EXERCISE INSTRUCTIONS - Repeat each entry word for word; the images are not part of the copy.

SOURCE MATERIAL -
○ ○ ○

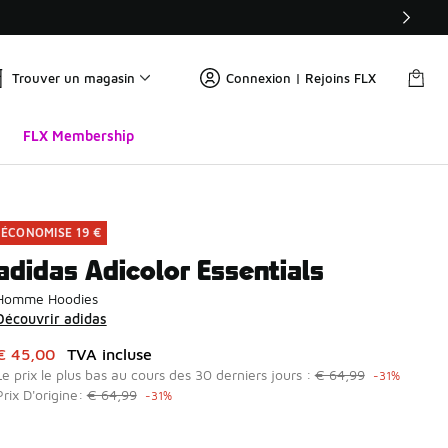
Trouver un magasin
Connexion | Rejoins FLX
FLX Membership
ÉCONOMISE 19 €
adidas Adicolor Essentials
Homme Hoodies
Découvrir adidas
Cet article est en promotion. Prix en baisse de à € 45,00
€ 45,00
TVA incluse
Le prix le plus bas au cours des 30 derniers jours :
€ 64,99
-31%
Prix D'origine:
€ 64,99
-31%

○ ○ ○

ANSWER TO THIS PROBLEM -
Trouver un magasin
Connexion | Rejoins FLX
FLX Membership
ÉCONOMISE 19 €
adidas Adicolor Essentials
Homme Hoodies
Découvrir adidas
Cet article est en promotion. Prix en baisse de à € 45,00
€ 45,00
TVA incluse
Le prix le plus bas au cours des 30 derniers jours :
€ 64,99
-31%
Prix D'origine:
€ 64,99
-31%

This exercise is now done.